YOUR ASSIGNMENT:
Set down every line of the data below word for word, leaving out the pictures.

┄┄┄┄┄┄┄┄┄┄

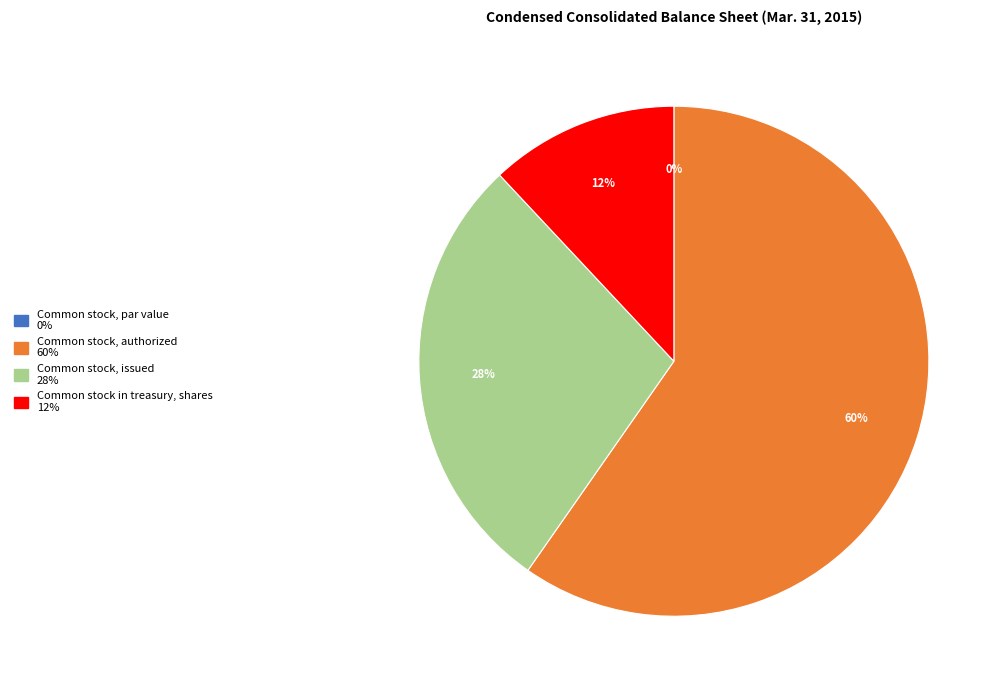

How many slices are in this pie chart?

4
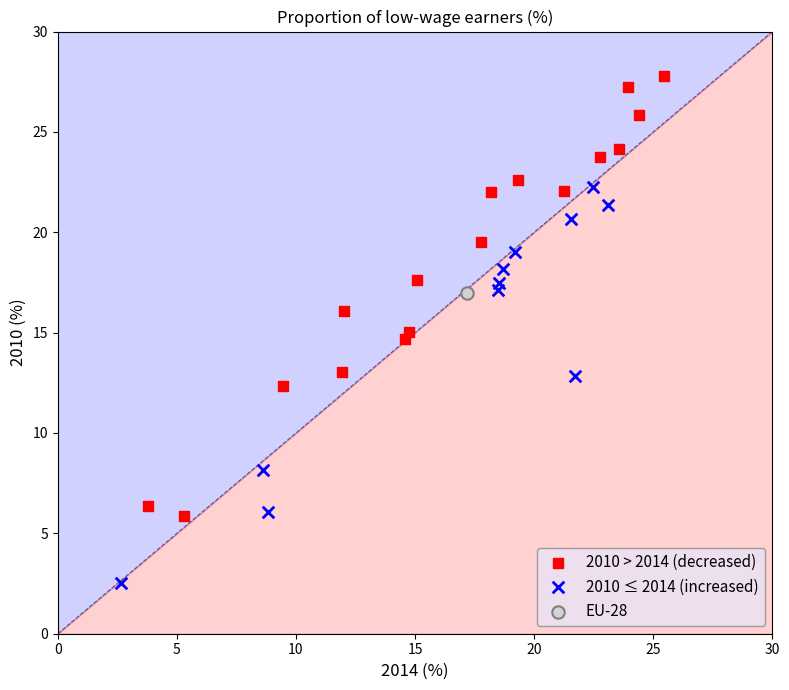

Which series contains the lowest Y value?

2010 ≤ 2014 (increased)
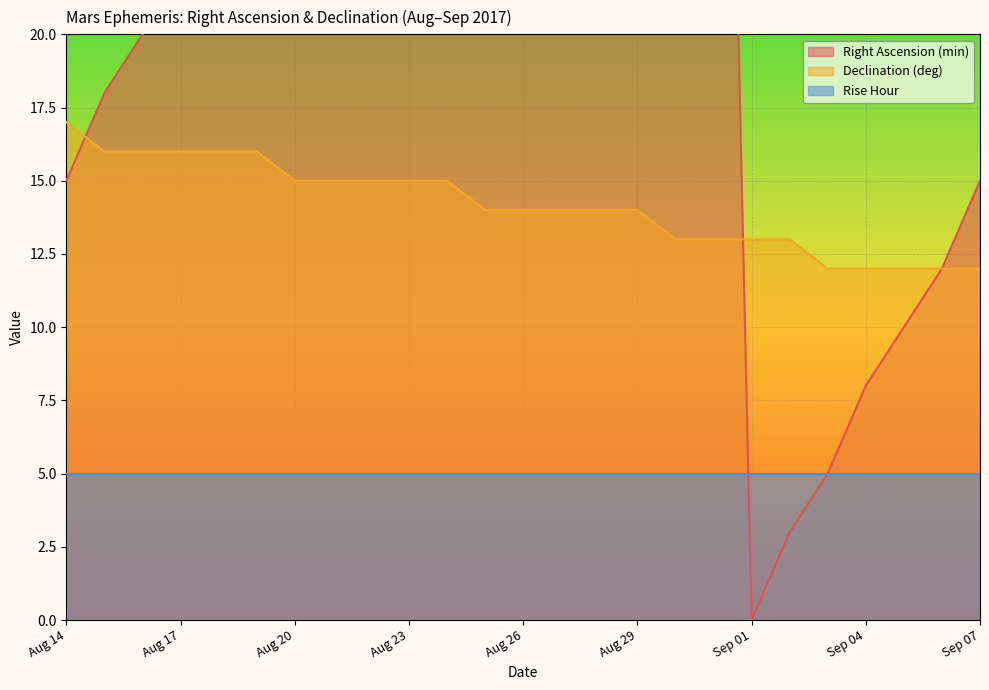

How many interior local peaks does the Right Ascension (min) series have?

1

┄┄┄┄┄┄┄┄┄┄

WRITTEN SOLUTION:
How many slices are in this pie chart?

4

Which series contains the lowest Y value?

2010 ≤ 2014 (increased)

How many interior local peaks does the Right Ascension (min) series have?

1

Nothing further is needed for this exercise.